- WHAT IS REQUIRED
Take the line that contains "Conclusions: Yoga and" as the first line and the final line of the records as the last; return exactly those lines and the lines between.

- INPUT RECORDS
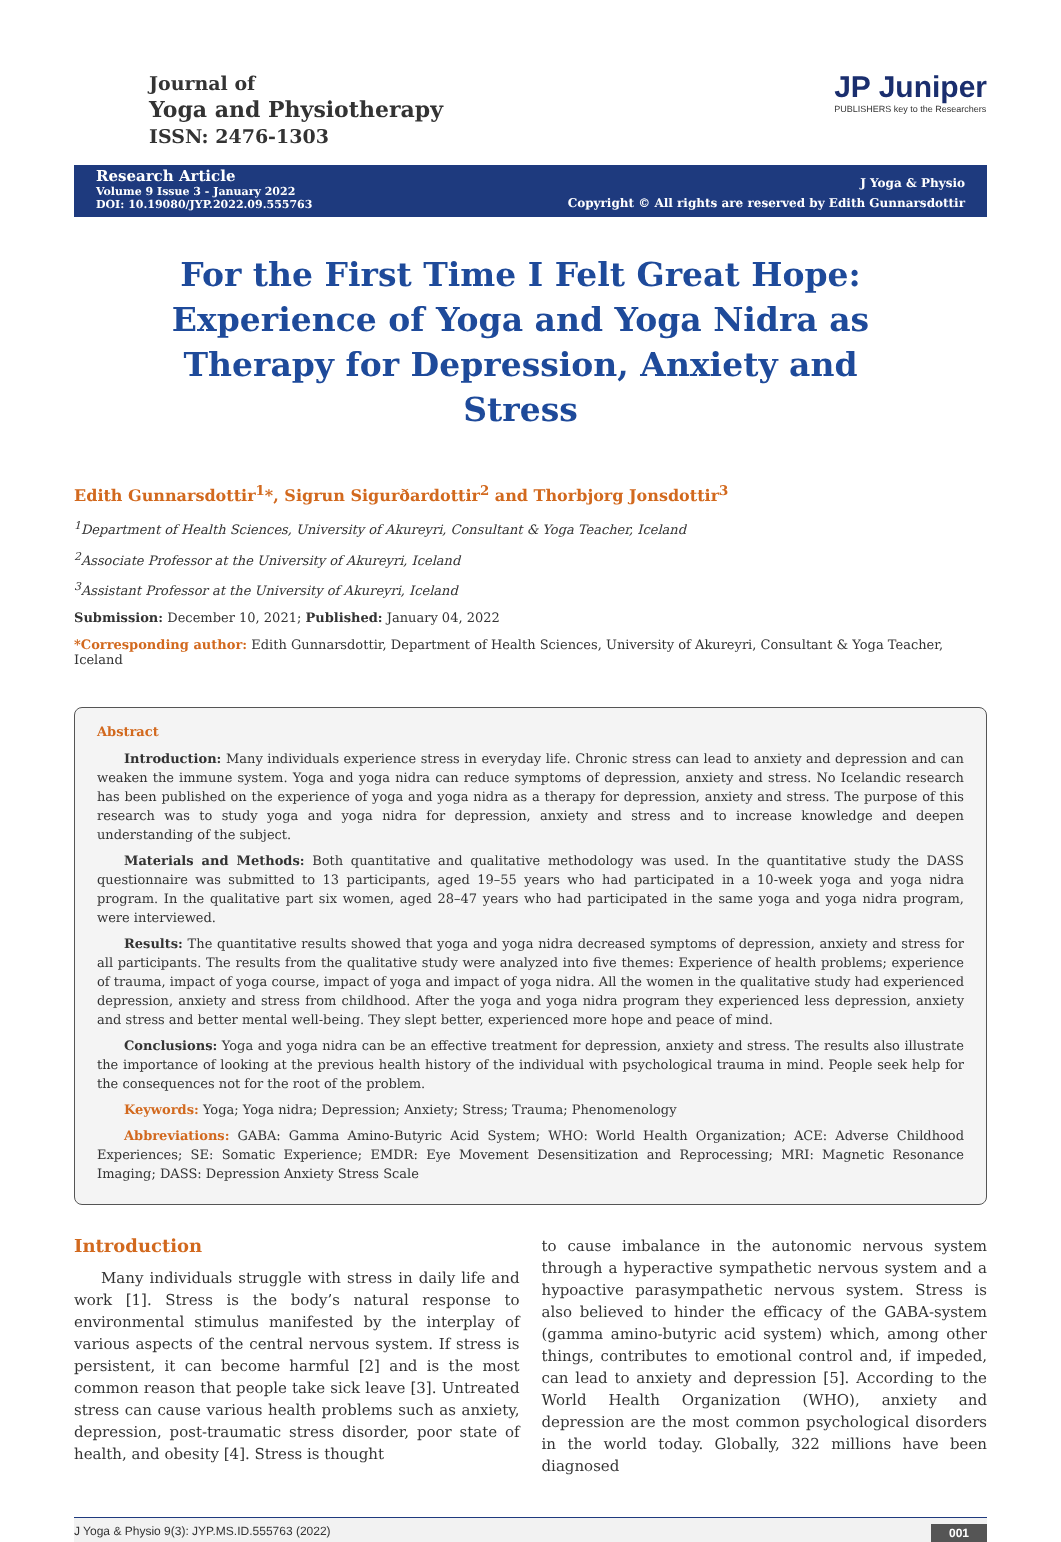Journal of
Yoga and Physiotherapy
ISSN: 2476-1303
JP Juniper
PUBLISHERS key to the Researchers
Research Article
Volume 9 Issue 3 - January 2022
DOI: 10.19080/JYP.2022.09.555763
J Yoga & Physio
Copyright © All rights are reserved by Edith Gunnarsdottir
For the First Time I Felt Great Hope: Experience of Yoga and Yoga Nidra as Therapy for Depression, Anxiety and Stress
Edith Gunnarsdottir<sup>1</sup>*, Sigrun Sigurðardottir<sup>2</sup> and Thorbjorg Jonsdottir<sup>3</sup>
<sup>1</sup> Department of Health Sciences, University of Akureyri, Consultant & Yoga Teacher, Iceland
<sup>2</sup> Associate Professor at the University of Akureyri, Iceland
<sup>3</sup> Assistant Professor at the University of Akureyri, Iceland
Submission: December 10, 2021; Published: January 04, 2022
*Corresponding author: Edith Gunnarsdottir, Department of Health Sciences, University of Akureyri, Consultant & Yoga Teacher, Iceland
Abstract
Introduction: Many individuals experience stress in everyday life. Chronic stress can lead to anxiety and depression and can weaken the immune system. Yoga and yoga nidra can reduce symptoms of depression, anxiety and stress. No Icelandic research has been published on the experience of yoga and yoga nidra as a therapy for depression, anxiety and stress. The purpose of this research was to study yoga and yoga nidra for depression, anxiety and stress and to increase knowledge and deepen understanding of the subject.
Materials and Methods: Both quantitative and qualitative methodology was used. In the quantitative study the DASS questionnaire was submitted to 13 participants, aged 19–55 years who had participated in a 10-week yoga and yoga nidra program. In the qualitative part six women, aged 28–47 years who had participated in the same yoga and yoga nidra program, were interviewed.
Results: The quantitative results showed that yoga and yoga nidra decreased symptoms of depression, anxiety and stress for all participants. The results from the qualitative study were analyzed into five themes: Experience of health problems; experience of trauma, impact of yoga course, impact of yoga and impact of yoga nidra. All the women in the qualitative study had experienced depression, anxiety and stress from childhood. After the yoga and yoga nidra program they experienced less depression, anxiety and stress and better mental well-being. They slept better, experienced more hope and peace of mind.
Conclusions: Yoga and yoga nidra can be an effective treatment for depression, anxiety and stress. The results also illustrate the importance of looking at the previous health history of the individual with psychological trauma in mind. People seek help for the consequences not for the root of the problem.
Keywords: Yoga; Yoga nidra; Depression; Anxiety; Stress; Trauma; Phenomenology
Abbreviations: GABA: Gamma Amino-Butyric Acid System; WHO: World Health Organization; ACE: Adverse Childhood Experiences; SE: Somatic Experience; EMDR: Eye Movement Desensitization and Reprocessing; MRI: Magnetic Resonance Imaging; DASS: Depression Anxiety Stress Scale
Introduction
Many individuals struggle with stress in daily life and work [1]. Stress is the body’s natural response to environmental stimulus manifested by the interplay of various aspects of the central nervous system. If stress is persistent, it can become harmful [2] and is the most common reason that people take sick leave [3]. Untreated stress can cause various health problems such as anxiety, depression, post-traumatic stress disorder, poor state of health, and obesity [4]. Stress is thought
to cause imbalance in the autonomic nervous system through a hyperactive sympathetic nervous system and a hypoactive parasympathetic nervous system. Stress is also believed to hinder the efficacy of the GABA-system (gamma amino-butyric acid system) which, among other things, contributes to emotional control and, if impeded, can lead to anxiety and depression [5]. According to the World Health Organization (WHO), anxiety and depression are the most common psychological disorders in the world today. Globally, 322 millions have been diagnosed
J Yoga & Physio 9(3): JYP.MS.ID.555763 (2022) 001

- TASK ANSWER
Conclusions: Yoga and yoga nidra can be an effective treatment for depression, anxiety and stress. The results also illustrate the importance of looking at the previous health history of the individual with psychological trauma in mind. People seek help for the consequences not for the root of the problem.
Keywords: Yoga; Yoga nidra; Depression; Anxiety; Stress; Trauma; Phenomenology
Abbreviations: GABA: Gamma Amino-Butyric Acid System; WHO: World Health Organization; ACE: Adverse Childhood Experiences; SE: Somatic Experience; EMDR: Eye Movement Desensitization and Reprocessing; MRI: Magnetic Resonance Imaging; DASS: Depression Anxiety Stress Scale
Introduction
Many individuals struggle with stress in daily life and work [1]. Stress is the body’s natural response to environmental stimulus manifested by the interplay of various aspects of the central nervous system. If stress is persistent, it can become harmful [2] and is the most common reason that people take sick leave [3]. Untreated stress can cause various health problems such as anxiety, depression, post-traumatic stress disorder, poor state of health, and obesity [4]. Stress is thought
to cause imbalance in the autonomic nervous system through a hyperactive sympathetic nervous system and a hypoactive parasympathetic nervous system. Stress is also believed to hinder the efficacy of the GABA-system (gamma amino-butyric acid system) which, among other things, contributes to emotional control and, if impeded, can lead to anxiety and depression [5]. According to the World Health Organization (WHO), anxiety and depression are the most common psychological disorders in the world today. Globally, 322 millions have been diagnosed
J Yoga & Physio 9(3): JYP.MS.ID.555763 (2022) 001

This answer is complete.